How to put Nous Research's open-source Hermes Agent to work on the repetitive parts of Generative Engine Optimization — and where a verification layer has to stay in human hands.

Updated June 2026 · ~9 min read

Why an agent for GEO at all?

Most of the work in Generative Engine Optimization is not creative — it is repetitive and verifiable. Crawling product pages, checking whether every offer exposes a machine-readable price and availability, regenerating an llms.txt, validating JSON-LD, re-running an audit after a deploy: this is exactly the kind of bounded, checkable work an autonomous agent does well. The judgement — what to change, what to publish — should stay with you.

That split is the whole point of this guide. We use the agent to do the work, not to make the decisions. If you have read funnel-style "let AI run your store" playbooks, this is the opposite posture: every change the agent proposes is diffed against a source of truth and re-checked before it goes live.

What Hermes Agent actually is

Hermes Agent is an open-source, MIT-licensed agent framework from Nous Research, launched in early 2026. It is deliberately model-agnostic: it runs on Nous Portal, OpenRouter, OpenAI, Anthropic, or any OpenAI-compatible endpoint, so you are not locked into one provider. A native desktop front end (Hermes Desktop) entered public preview in mid-2026; the command-line tool remains the reference interface.

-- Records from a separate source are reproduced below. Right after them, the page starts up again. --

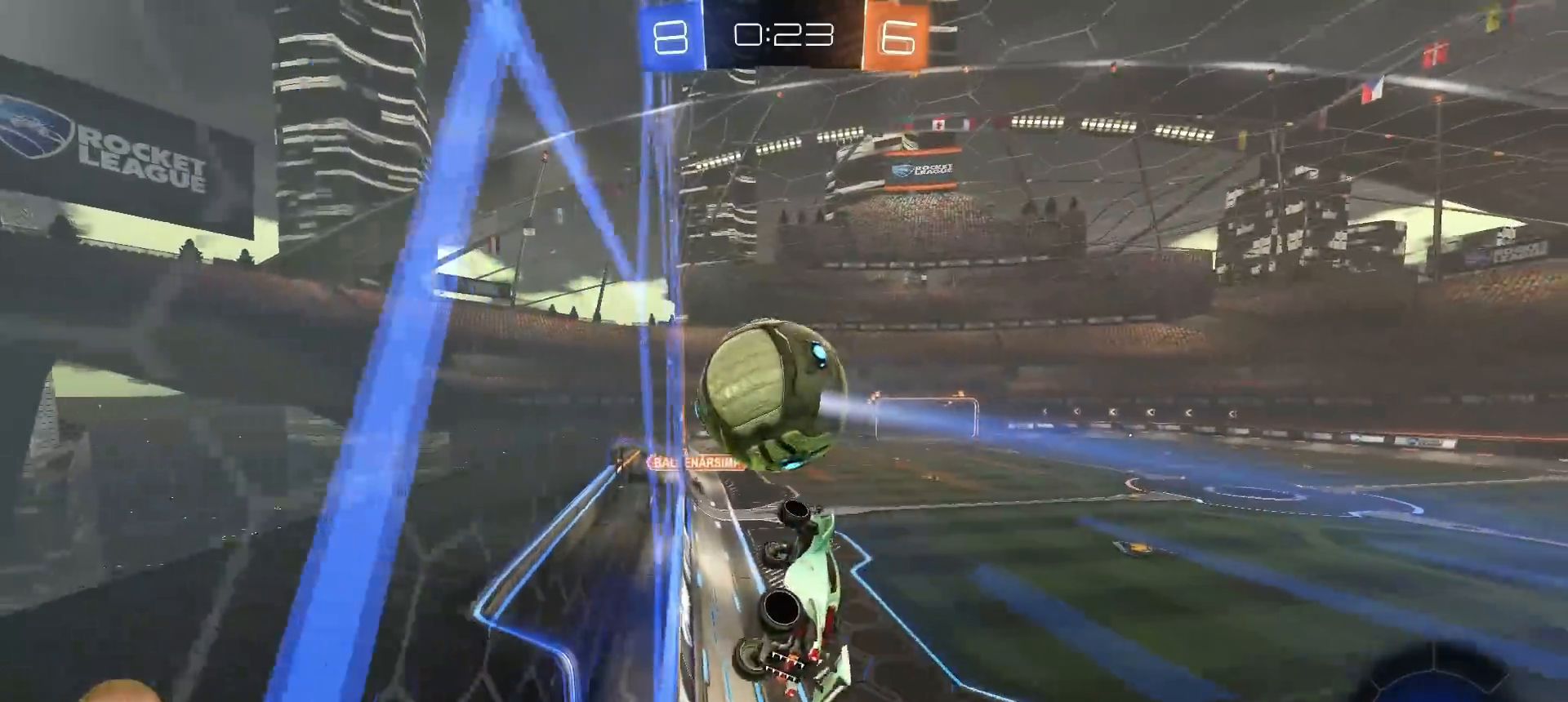
{"buttons": ["CROSS", "R2"], "left_stick": "right", "right_stick": "center", "events": [[50, "left_stick", "right"], [500, "CROSS", "down"]]}
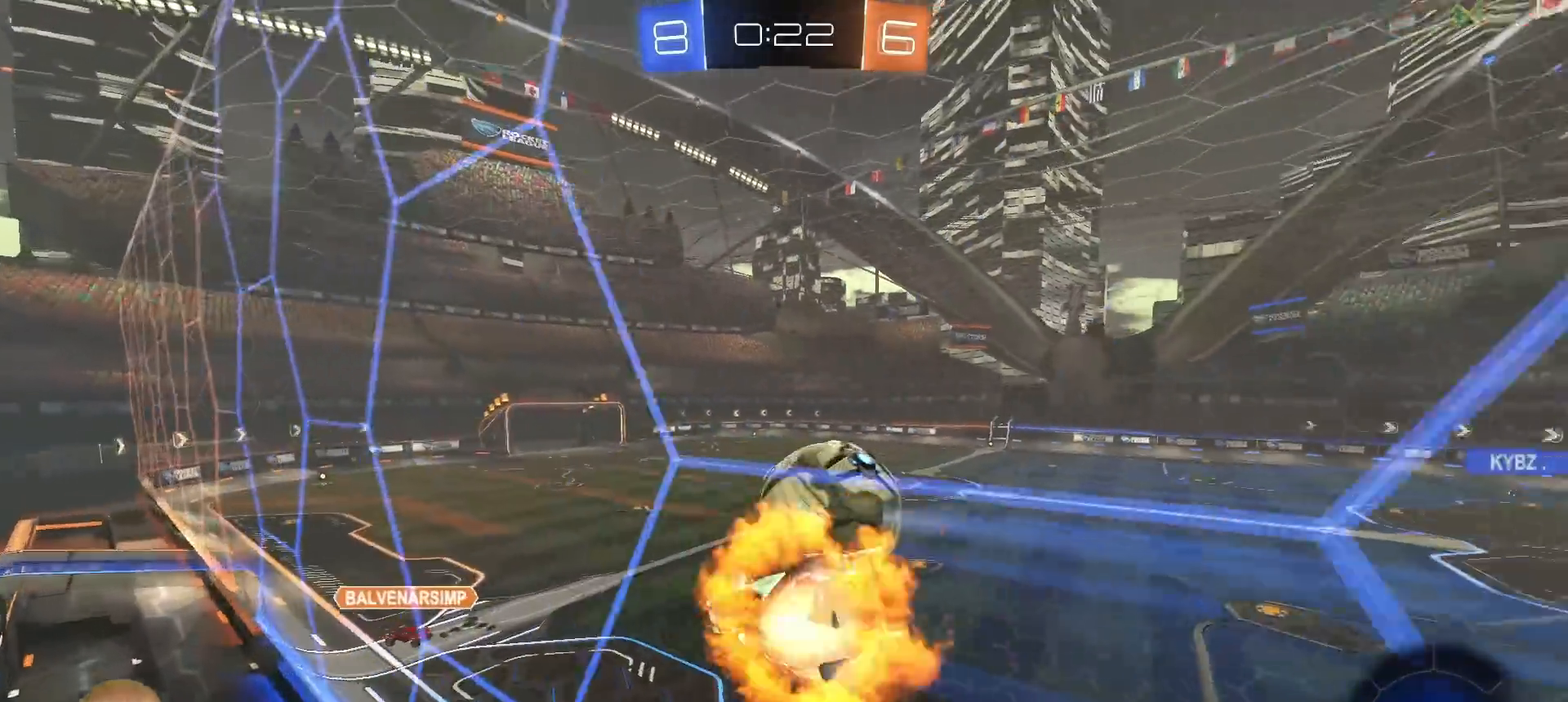
{"buttons": ["L1", "R1", "R2"], "left_stick": "right", "right_stick": "center", "events": [[33, "SQUARE", "down"], [50, "left_stick", "down"], [100, "R1", "down"], [117, "CROSS", "up"], [183, "SQUARE", "up"], [250, "CROSS", "down"], [250, "L1", "down"], [250, "left_stick", "right"], [367, "CROSS", "up"], [383, "left_stick", "down-right"], [483, "left_stick", "right"]]}
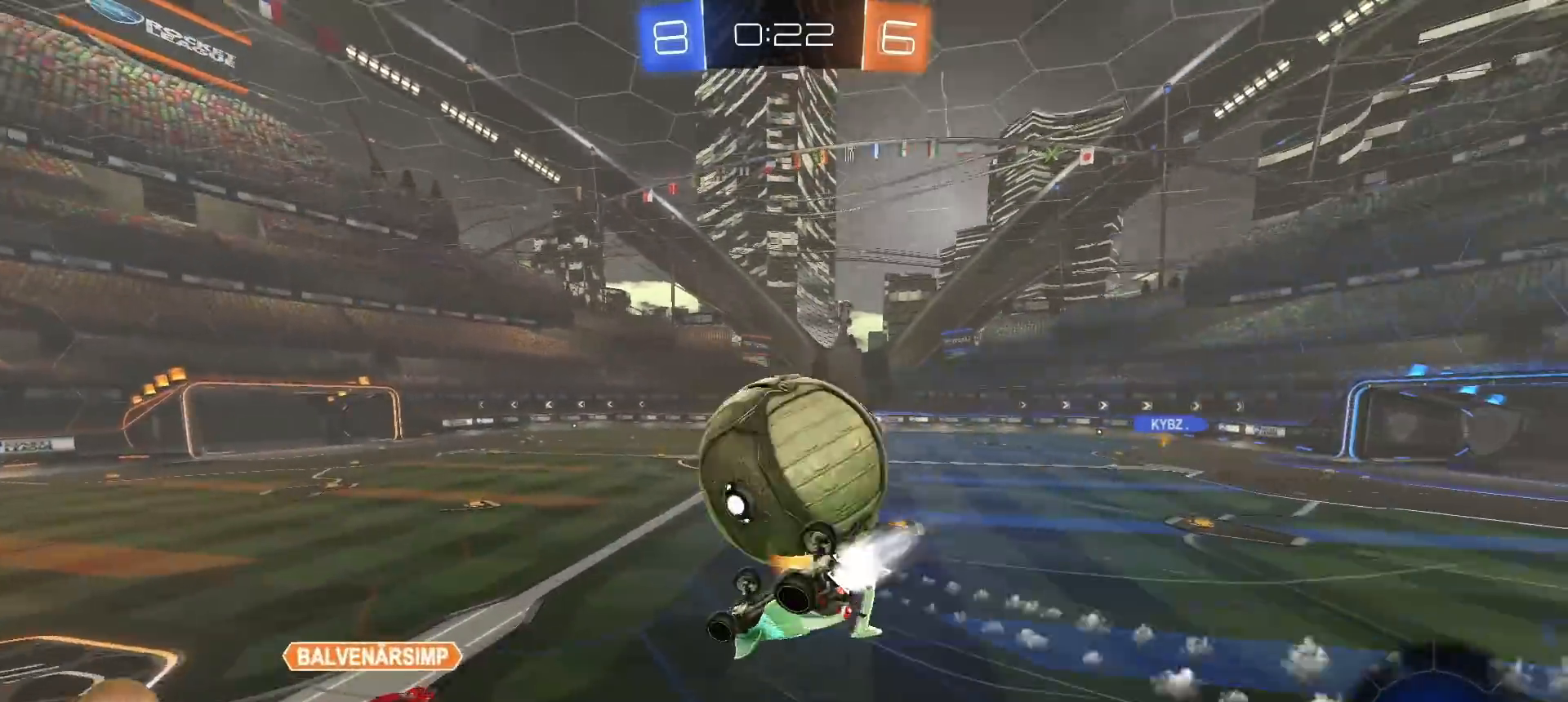
{"buttons": ["TRIANGLE", "R1", "R2"], "left_stick": "center", "right_stick": "center", "events": [[167, "R1", "up"], [217, "R2", "up"], [300, "L1", "up"], [433, "R2", "down"], [483, "R1", "down"], [500, "TRIANGLE", "down"], [500, "left_stick", "center"]]}
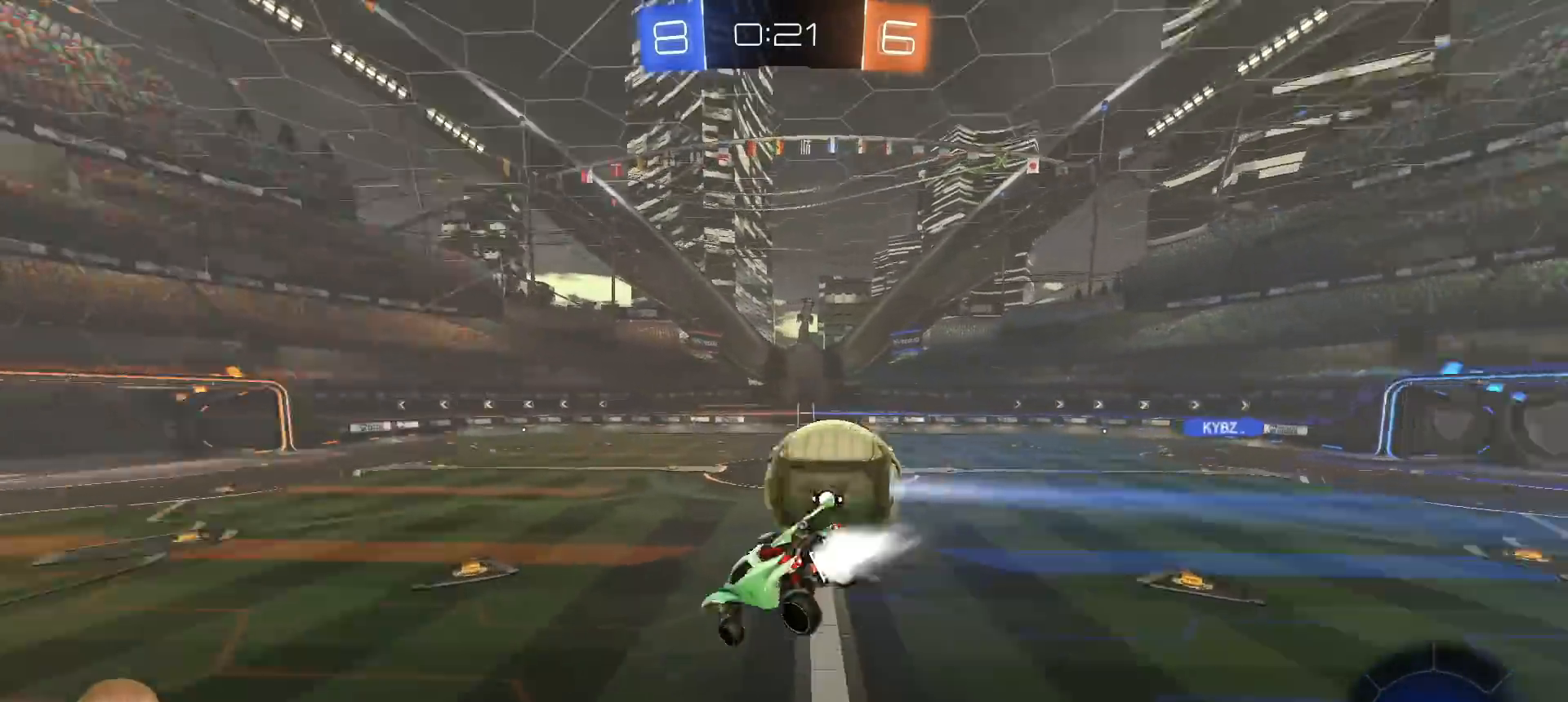
{"buttons": [], "left_stick": "center", "right_stick": "center", "events": [[100, "left_stick", "down-left"], [117, "TRIANGLE", "up"], [183, "L1", "down"], [267, "R1", "up"], [300, "L1", "up"], [333, "left_stick", "center"], [483, "R2", "up"]]}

Three features matter for GEO automation:

  • Programmatic tool calling via an execute_code step lets the agent collapse a multi-step pipeline (fetch → parse → compare → write) into far fewer inference calls — cheaper and more reliable than chaining a dozen separate tool calls.
  • Open, portable skills (compatible with the agentskills.io standard) let you package a repeatable workflow once and re-run or share it.
  • MCP support and scheduled runs mean the agent can talk to your own tools over the Model Context Protocol and run on a built-in cron — e.g. a weekly catalogue check.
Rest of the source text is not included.